Texte à lire:
◆ ◆ ◆

Elles font la culture

Introduction

Faire évoluer nos réflexions sur les inégalités systémiques passe également par une ré-articulation de notre manière de les énoncer. Choisir d'être plus inclusives dans ses cartels, ses emails, son phrasé, ses discours… est donc loin d'être anecdotique mais participe au contraire d'un processus plus global d'accompagnement au changement des mentalités par le langage. Pourtant, ce n’est pas toujours chose aisée de bien choisir ses mots.



L’équipe Ellesfontlaculture vous propose cette fiche pratique pour vous aider, tant sur un plan juridique que grammatical, à choisir et vous approprier des techniques de langage pour une communication non-discriminante.



Les champs d'applications de la communication inclusive sont multiples - en école d'art, dans les cartels de lieux d'exposition, dans les administrations, dans nos communications personnelles et professionnelles,.... Il ne s'agit pas par là de complexifier l'existant mais bien de faire de la grammaire un véhicule politique, un pan de la sensibilisation et conscientisation de la lutte contre les inégalités de genre.

◆ ◆ ◆

Liste affichée:

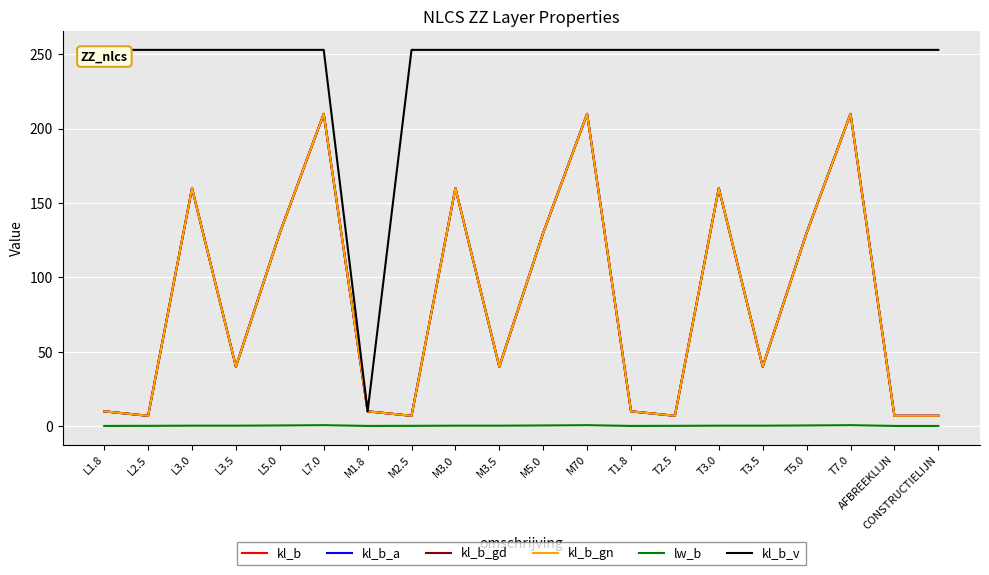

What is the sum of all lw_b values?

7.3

◆ ◆ ◆

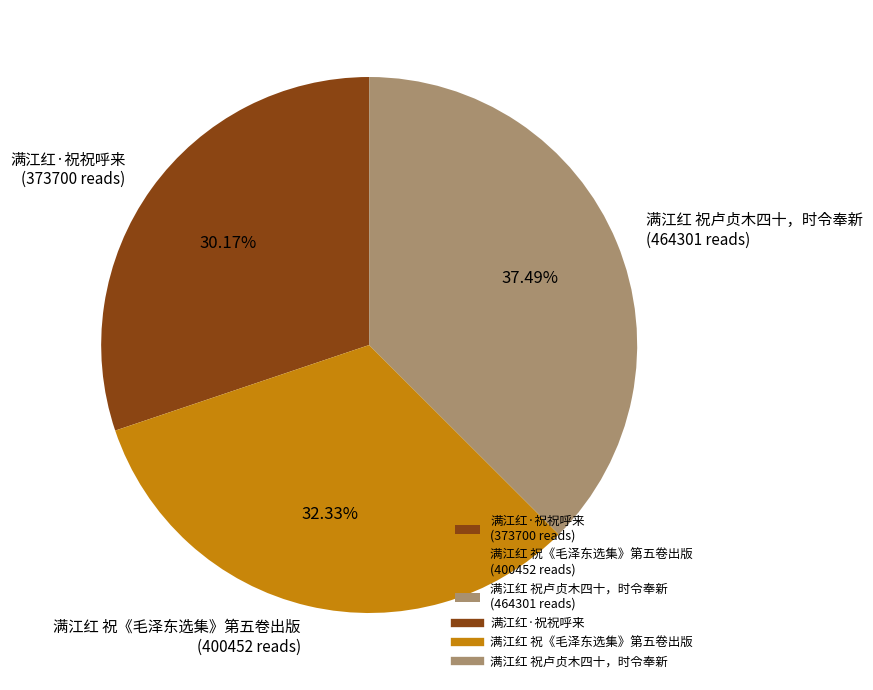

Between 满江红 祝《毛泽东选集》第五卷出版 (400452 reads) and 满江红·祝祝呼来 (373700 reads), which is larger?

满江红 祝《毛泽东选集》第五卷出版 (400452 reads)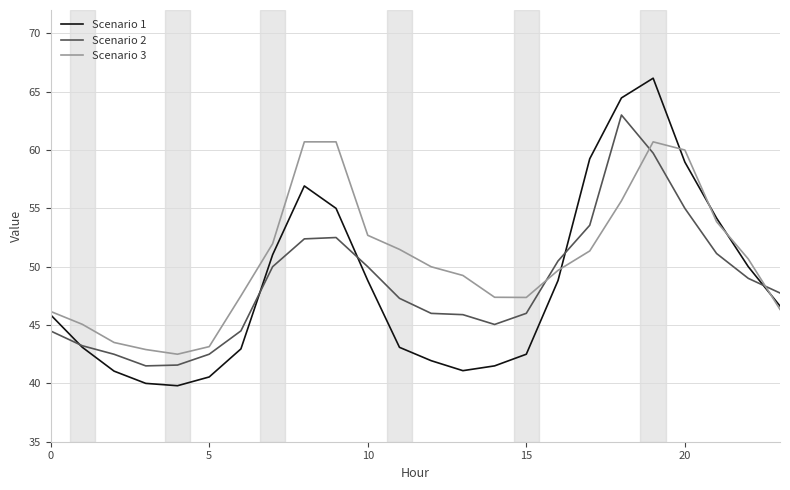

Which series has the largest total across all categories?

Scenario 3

◆ ◆ ◆

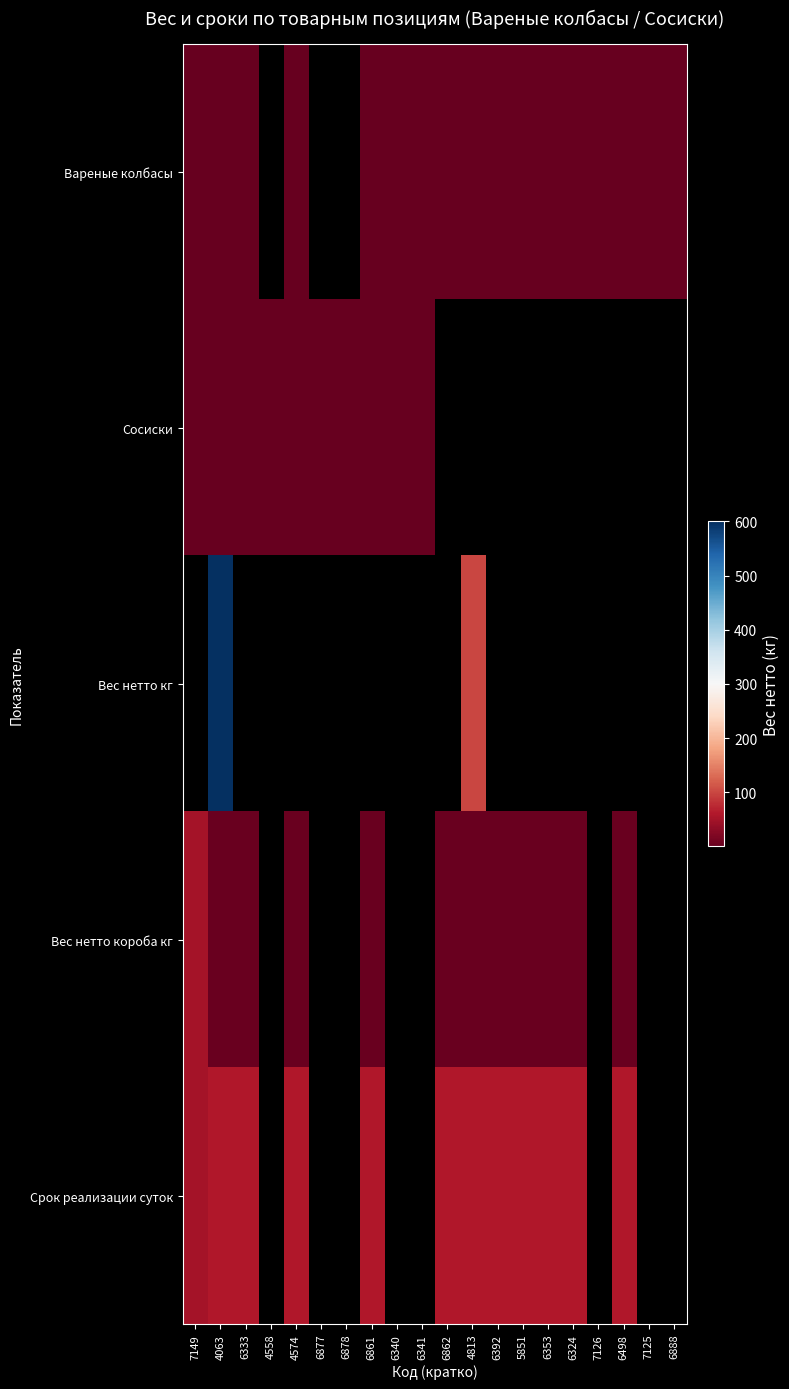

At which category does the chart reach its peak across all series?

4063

◆ ◆ ◆

Consigne: Pouvez-vous extraire le texte sur la communication inclusive dans son intégralité, sans en modifier un seul mot ? La liste est un matériau indépendant du texte sur la communication inclusive.

Zone de réponse:
Elles font la culture

Introduction

Faire évoluer nos réflexions sur les inégalités systémiques passe également par une ré-articulation de notre manière de les énoncer. Choisir d'être plus inclusives dans ses cartels, ses emails, son phrasé, ses discours… est donc loin d'être anecdotique mais participe au contraire d'un processus plus global d'accompagnement au changement des mentalités par le langage. Pourtant, ce n’est pas toujours chose aisée de bien choisir ses mots.



L’équipe Ellesfontlaculture vous propose cette fiche pratique pour vous aider, tant sur un plan juridique que grammatical, à choisir et vous approprier des techniques de langage pour une communication non-discriminante.



Les champs d'applications de la communication inclusive sont multiples - en école d'art, dans les cartels de lieux d'exposition, dans les administrations, dans nos communications personnelles et professionnelles,.... Il ne s'agit pas par là de complexifier l'existant mais bien de faire de la grammaire un véhicule politique, un pan de la sensibilisation et conscientisation de la lutte contre les inégalités de genre.